While 3-gallon containers are the most popular size for purchasing plants to use in your home landscaping, what you see and think you’re buying may not necessarily be what you get these days. Several years ago, Agent Paul Thompson brought in to “Making It Grow” what appeared to be a very full and healthy woody plant in a 3-gallon container. When he removed the container and started checking for circling roots and excess soil over the root flare, he showed us that the nursery had put five rooted cuttings into one pot to create the illusion of a single plant that was ready to be installed in someone’s landscape. The recommended planting space for each plant was 5 feet on center. If the shrubs had been planted as they came, they would have grown some but eventually started dying back, never becoming the desired specimen plants.
Nursery production is not a high-end business; the competition between traditional nurseries that often root their own cuttings and appropriately move them into larger pots as the plants grow is contrasted with others compelled to contract with big box stores whose buyers negotiate for the lowest possible price. The result is a race to get plants of a certain size to the market as soon as possible — the most desirable for homeowners usually being a 3-gallon container.
--------------------
WHAT TO PRODUCE: From the passage on nursery plants, repeat the part that opens with the words containing "While 3-gallon containers" and closes with "desired specimen plants.". The records are separate from the passage on nursery plants.

Data entries
--------------------
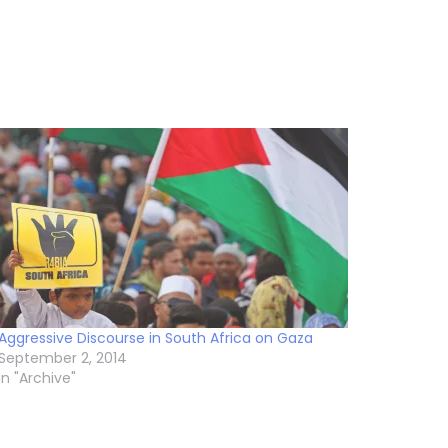
Aggressive Discourse in South Africa on Gaza
September 2, 2014
In "Archive"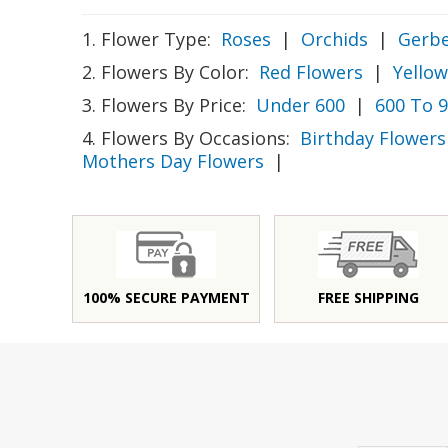
1. Flower Type:
Roses
|
Orchids
|
Gerbe
2. Flowers By Color:
Red Flowers
|
Yellow
3. Flowers By Price:
Under 600
|
600 To 
4. Flowers By Occasions:
Birthday Flowers
Mothers Day Flowers
|
100% SECURE PAYMENT
FREE SHIPPING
--------------------
OUTPUT FOR THIS EXERCISE:
While 3-gallon containers are the most popular size for purchasing plants to use in your home landscaping, what you see and think you’re buying may not necessarily be what you get these days. Several years ago, Agent Paul Thompson brought in to “Making It Grow” what appeared to be a very full and healthy woody plant in a 3-gallon container. When he removed the container and started checking for circling roots and excess soil over the root flare, he showed us that the nursery had put five rooted cuttings into one pot to create the illusion of a single plant that was ready to be installed in someone’s landscape. The recommended planting space for each plant was 5 feet on center. If the shrubs had been planted as they came, they would have grown some but eventually started dying back, never becoming the desired specimen plants.